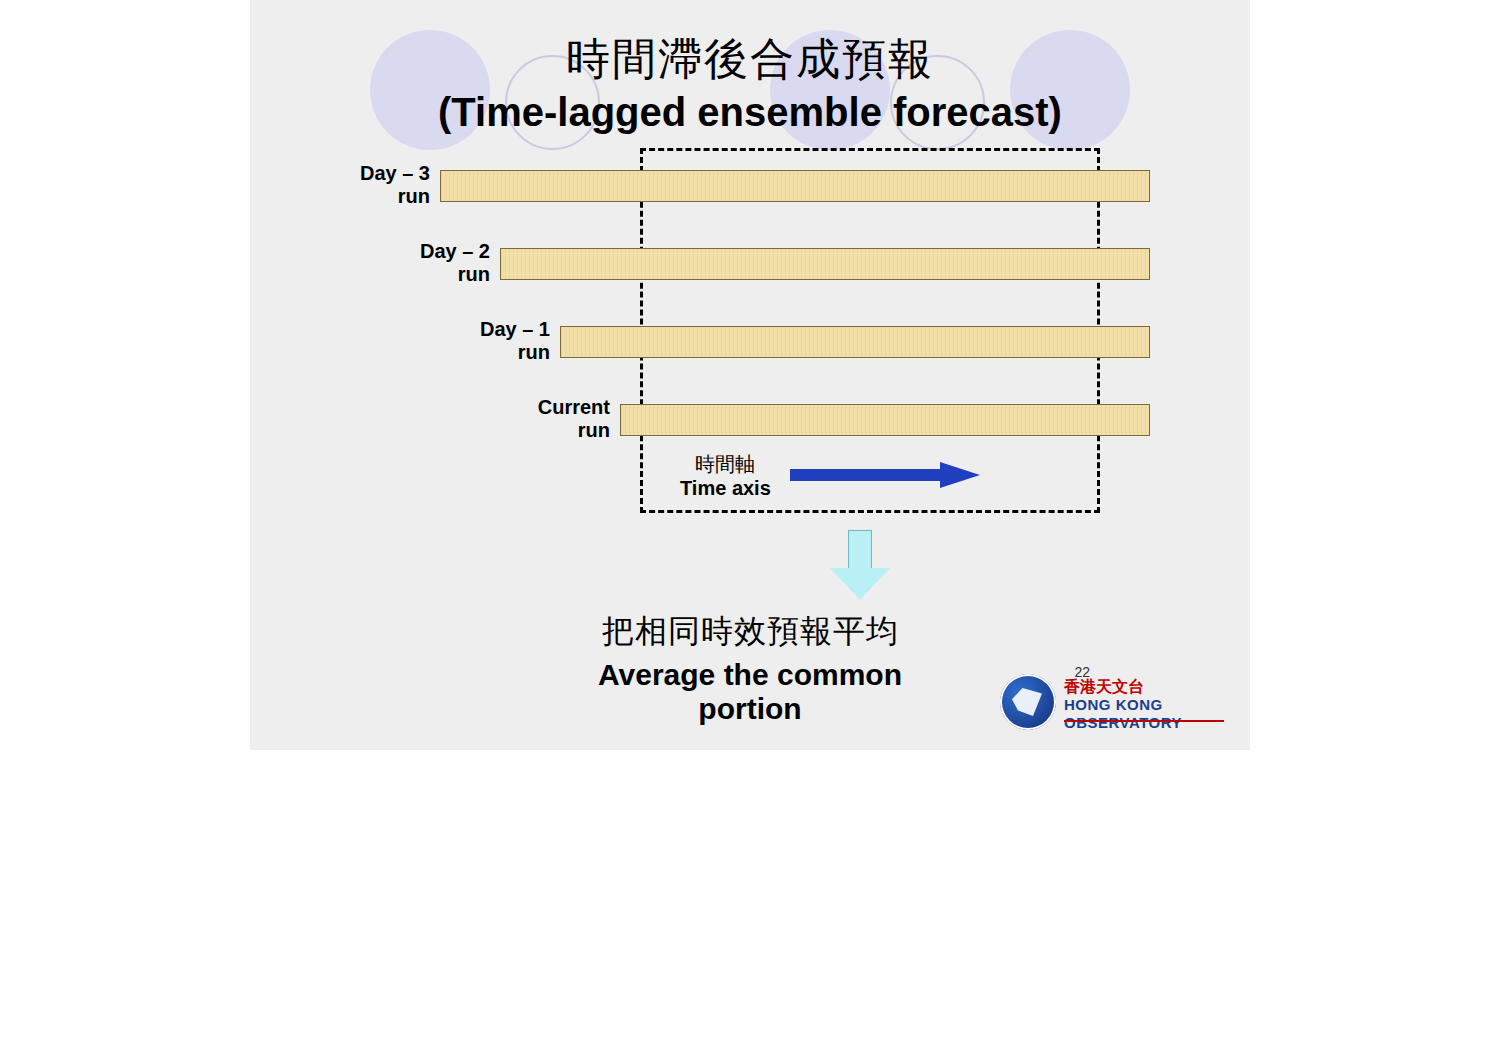時間滯後合成預報
(Time-lagged ensemble forecast)
Day – 3
run
Day – 2
run
Day – 1
run
Current
run
時間軸
Time axis
把相同時效預報平均
Average the common
portion
22
香港天文台
HONG KONG OBSERVATORY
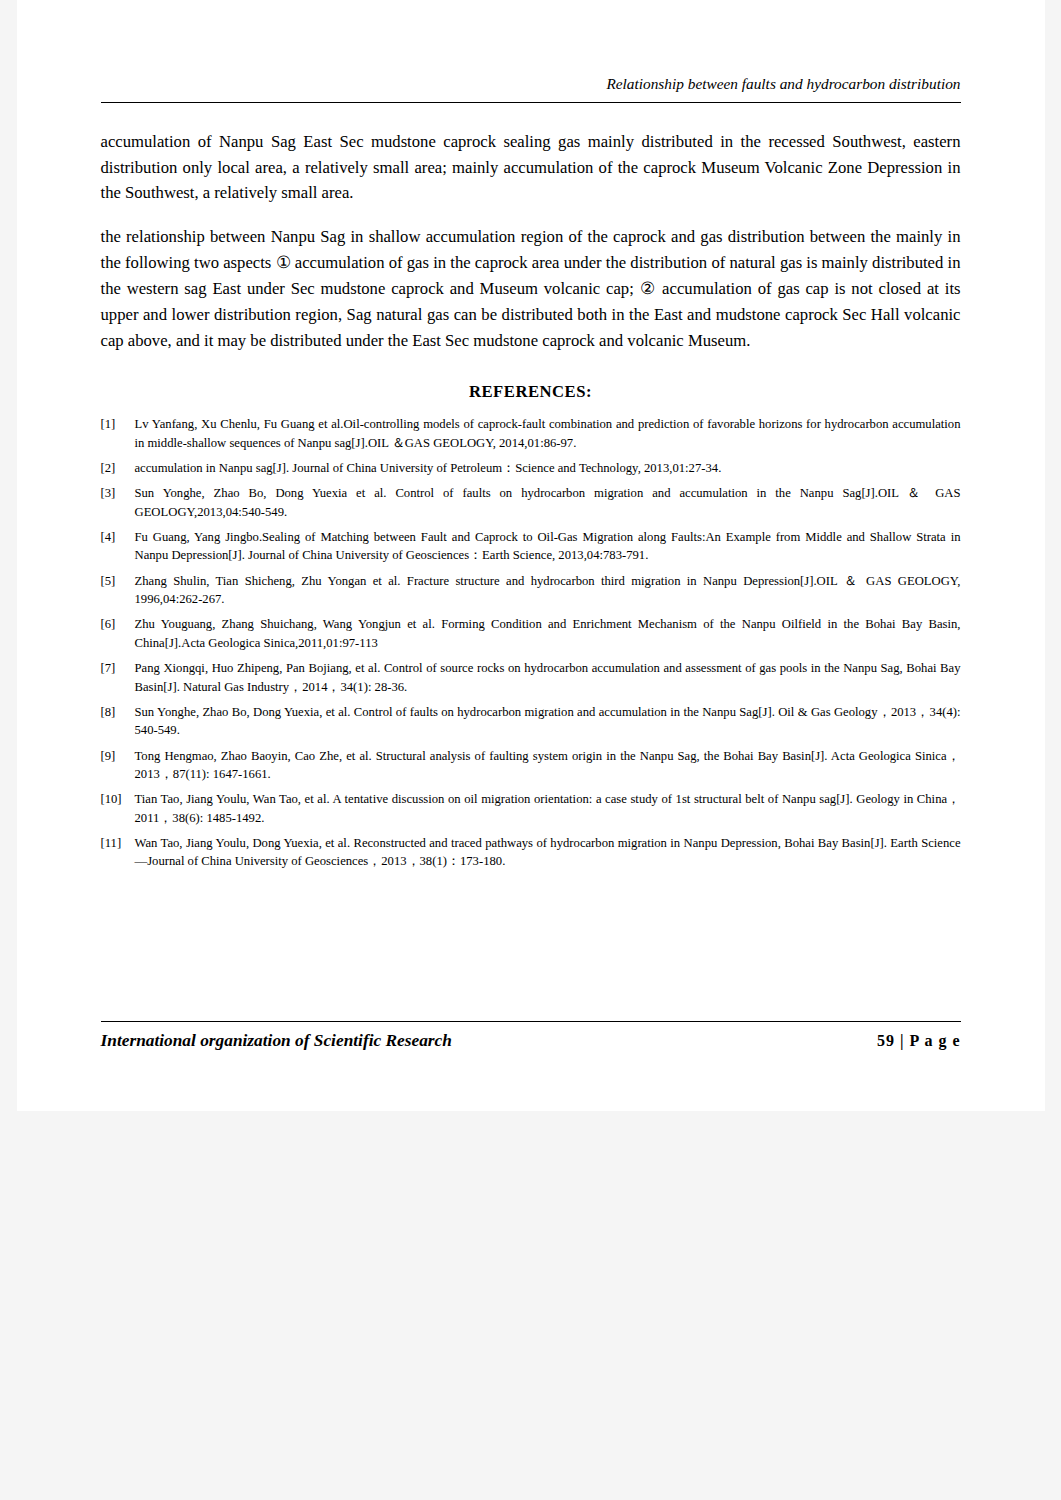Relationship between faults and hydrocarbon distribution
accumulation of Nanpu Sag East Sec mudstone caprock sealing gas mainly distributed in the recessed Southwest, eastern distribution only local area, a relatively small area; mainly accumulation of the caprock Museum Volcanic Zone Depression in the Southwest, a relatively small area.
the relationship between Nanpu Sag in shallow accumulation region of the caprock and gas distribution between the mainly in the following two aspects ① accumulation of gas in the caprock area under the distribution of natural gas is mainly distributed in the western sag East under Sec mudstone caprock and Museum volcanic cap; ② accumulation of gas cap is not closed at its upper and lower distribution region, Sag natural gas can be distributed both in the East and mudstone caprock Sec Hall volcanic cap above, and it may be distributed under the East Sec mudstone caprock and volcanic Museum.
REFERENCES:
[1] Lv Yanfang, Xu Chenlu, Fu Guang et al.Oil-controlling models of caprock-fault combination and prediction of favorable horizons for hydrocarbon accumulation in middle-shallow sequences of Nanpu sag[J].OIL ＆GAS GEOLOGY, 2014,01:86-97.
[2] accumulation in Nanpu sag[J]. Journal of China University of Petroleum：Science and Technology, 2013,01:27-34.
[3] Sun Yonghe, Zhao Bo, Dong Yuexia et al. Control of faults on hydrocarbon migration and accumulation in the Nanpu Sag[J].OIL ＆ GAS GEOLOGY,2013,04:540-549.
[4] Fu Guang, Yang Jingbo.Sealing of Matching between Fault and Caprock to Oil-Gas Migration along Faults:An Example from Middle and Shallow Strata in Nanpu Depression[J]. Journal of China University of Geosciences：Earth Science, 2013,04:783-791.
[5] Zhang Shulin, Tian Shicheng, Zhu Yongan et al. Fracture structure and hydrocarbon third migration in Nanpu Depression[J].OIL ＆ GAS GEOLOGY, 1996,04:262-267.
[6] Zhu Youguang, Zhang Shuichang, Wang Yongjun et al. Forming Condition and Enrichment Mechanism of the Nanpu Oilfield in the Bohai Bay Basin, China[J].Acta Geologica Sinica,2011,01:97-113
[7] Pang Xiongqi, Huo Zhipeng, Pan Bojiang, et al. Control of source rocks on hydrocarbon accumulation and assessment of gas pools in the Nanpu Sag, Bohai Bay Basin[J]. Natural Gas Industry，2014，34(1): 28-36.
[8] Sun Yonghe, Zhao Bo, Dong Yuexia, et al. Control of faults on hydrocarbon migration and accumulation in the Nanpu Sag[J]. Oil & Gas Geology，2013，34(4): 540-549.
[9] Tong Hengmao, Zhao Baoyin, Cao Zhe, et al. Structural analysis of faulting system origin in the Nanpu Sag, the Bohai Bay Basin[J]. Acta Geologica Sinica，2013，87(11): 1647-1661.
[10] Tian Tao, Jiang Youlu, Wan Tao, et al. A tentative discussion on oil migration orientation: a case study of 1st structural belt of Nanpu sag[J]. Geology in China，2011，38(6): 1485-1492.
[11] Wan Tao, Jiang Youlu, Dong Yuexia, et al. Reconstructed and traced pathways of hydrocarbon migration in Nanpu Depression, Bohai Bay Basin[J]. Earth Science—Journal of China University of Geosciences，2013，38(1)：173-180.
International organization of Scientific Research 59 | P a g e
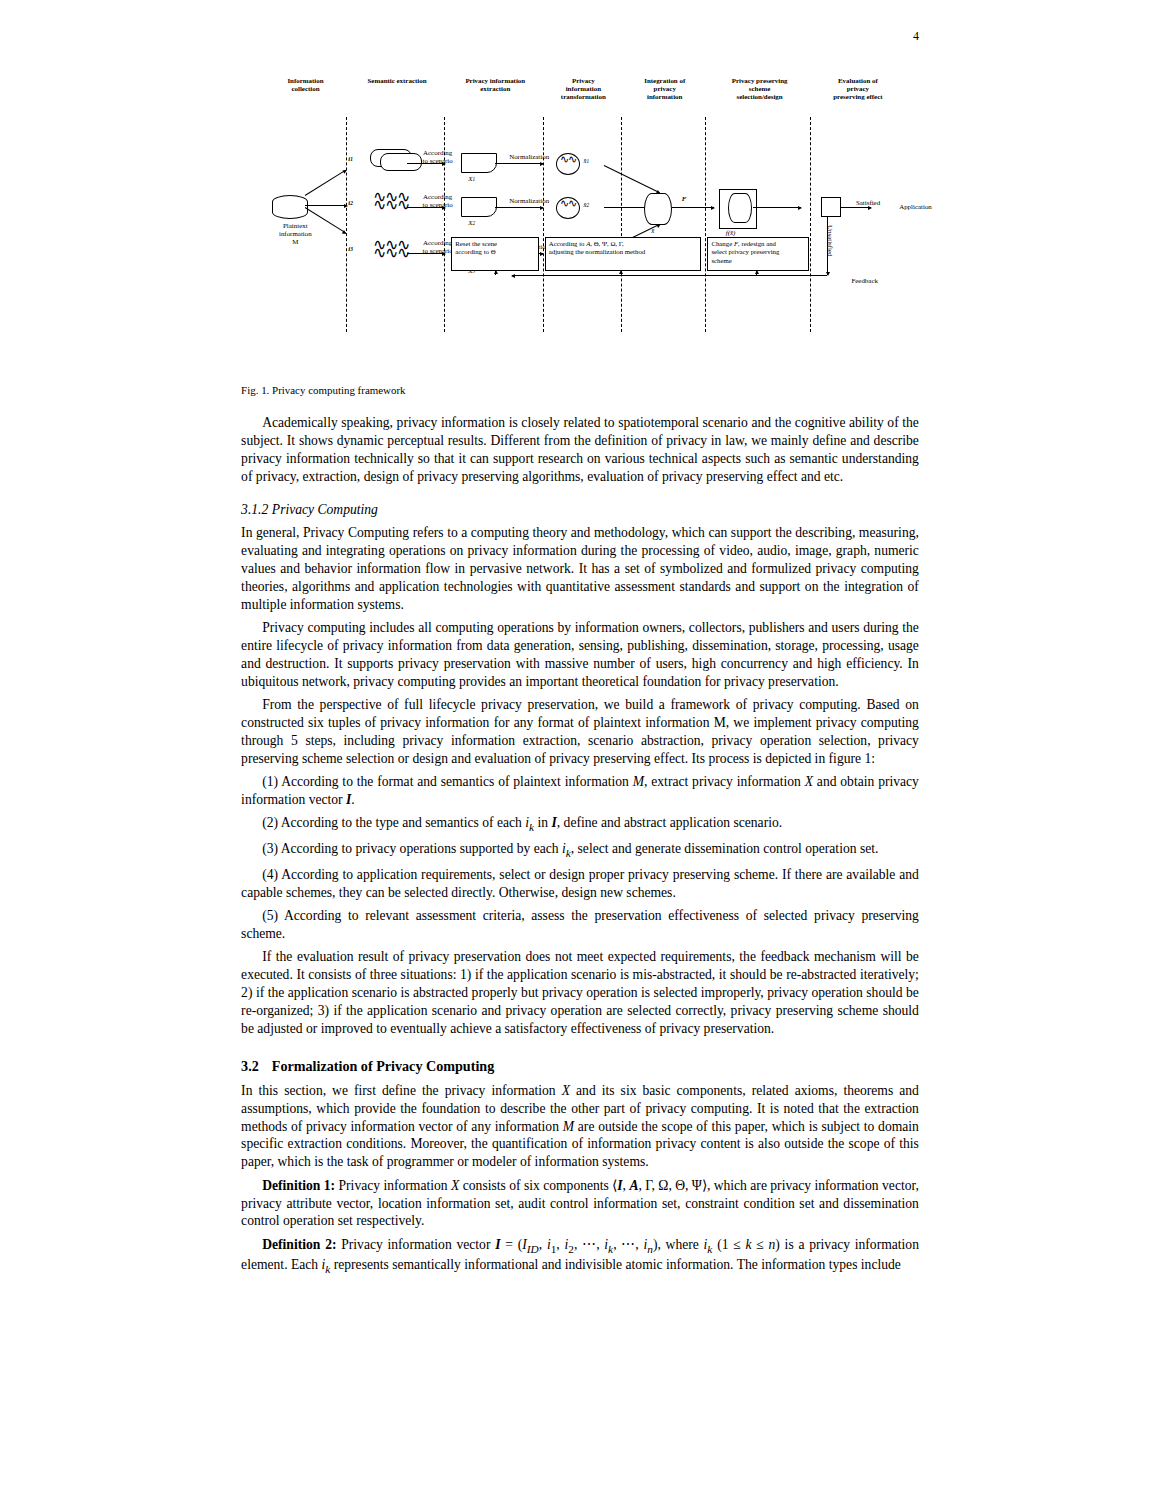4
Information
collection
Semantic extraction
Privacy information
extraction
Privacy
information
transformation
Integration of
privacy
information
Privacy preserving
scheme
selection/design
Evaluation of
privacy
preserving effect
Plaintext
information
M
i1
i2
i3
∿∿∿
∿∿∿
∿∿∿
∿∿∿
According
to scenario
According
to scenario
According
to scenario
X1
X2
∿∿∿
∿∿∿
X3
Normalization
Normalization
Normalization
∿∿
x̄1
∿∿
x̄2
∿∿
x̄3
x̄
F
f(x̄)
Satisfied
Application
Unsatisfied
Feedback
Reset the scene
according to Θ
According to A, Θ, Ψ, Ω, Γ,
adjusting the normalization method
Change F, redesign and
select privacy preserving
scheme
Fig. 1. Privacy computing framework
Academically speaking, privacy information is closely related to spatiotemporal scenario and the cognitive ability of the subject. It shows dynamic perceptual results. Different from the definition of privacy in law, we mainly define and describe privacy information technically so that it can support research on various technical aspects such as semantic understanding of privacy, extraction, design of privacy preserving algorithms, evaluation of privacy preserving effect and etc.
3.1.2 Privacy Computing
In general, Privacy Computing refers to a computing theory and methodology, which can support the describing, measuring, evaluating and integrating operations on privacy information during the processing of video, audio, image, graph, numeric values and behavior information flow in pervasive network. It has a set of symbolized and formulized privacy computing theories, algorithms and application technologies with quantitative assessment standards and support on the integration of multiple information systems.
Privacy computing includes all computing operations by information owners, collectors, publishers and users during the entire lifecycle of privacy information from data generation, sensing, publishing, dissemination, storage, processing, usage and destruction. It supports privacy preservation with massive number of users, high concurrency and high efficiency. In ubiquitous network, privacy computing provides an important theoretical foundation for privacy preservation.
From the perspective of full lifecycle privacy preservation, we build a framework of privacy computing. Based on constructed six tuples of privacy information for any format of plaintext information M, we implement privacy computing through 5 steps, including privacy information extraction, scenario abstraction, privacy operation selection, privacy preserving scheme selection or design and evaluation of privacy preserving effect. Its process is depicted in figure 1:
(1) According to the format and semantics of plaintext information M, extract privacy information X and obtain privacy information vector I.
(2) According to the type and semantics of each ik in I, define and abstract application scenario.
(3) According to privacy operations supported by each ik, select and generate dissemination control operation set.
(4) According to application requirements, select or design proper privacy preserving scheme. If there are available and capable schemes, they can be selected directly. Otherwise, design new schemes.
(5) According to relevant assessment criteria, assess the preservation effectiveness of selected privacy preserving scheme.
If the evaluation result of privacy preservation does not meet expected requirements, the feedback mechanism will be executed. It consists of three situations: 1) if the application scenario is mis-abstracted, it should be re-abstracted iteratively; 2) if the application scenario is abstracted properly but privacy operation is selected improperly, privacy operation should be re-organized; 3) if the application scenario and privacy operation are selected correctly, privacy preserving scheme should be adjusted or improved to eventually achieve a satisfactory effectiveness of privacy preservation.
3.2 Formalization of Privacy Computing
In this section, we first define the privacy information X and its six basic components, related axioms, theorems and assumptions, which provide the foundation to describe the other part of privacy computing. It is noted that the extraction methods of privacy information vector of any information M are outside the scope of this paper, which is subject to domain specific extraction conditions. Moreover, the quantification of information privacy content is also outside the scope of this paper, which is the task of programmer or modeler of information systems.
Definition 1: Privacy information X consists of six components ⟨I, A, Γ, Ω, Θ, Ψ⟩, which are privacy information vector, privacy attribute vector, location information set, audit control information set, constraint condition set and dissemination control operation set respectively.
Definition 2: Privacy information vector I = (IID, i1, i2, ⋯, ik, ⋯, in), where ik (1 ≤ k ≤ n) is a privacy information element. Each ik represents semantically informational and indivisible atomic information. The information types include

# YOUR ASSIGNMENT:
In the records above, find the line containing "accumulation of Nanpu" and output every line from the first through that one, exactly, omitting pictures.

# TASK RESPONSE:
時間滯後合成預報
(Time-lagged ensemble forecast)
Day – 3
run
Day – 2
run
Day – 1
run
Current
run
時間軸
Time axis
把相同時效預報平均
Average the common
portion
22
香港天文台
HONG KONG OBSERVATORY
Relationship between faults and hydrocarbon distribution
accumulation of Nanpu Sag East Sec mudstone caprock sealing gas mainly distributed in the recessed Southwest, eastern distribution only local area, a relatively small area; mainly accumulation of the caprock Museum Volcanic Zone Depression in the Southwest, a relatively small area.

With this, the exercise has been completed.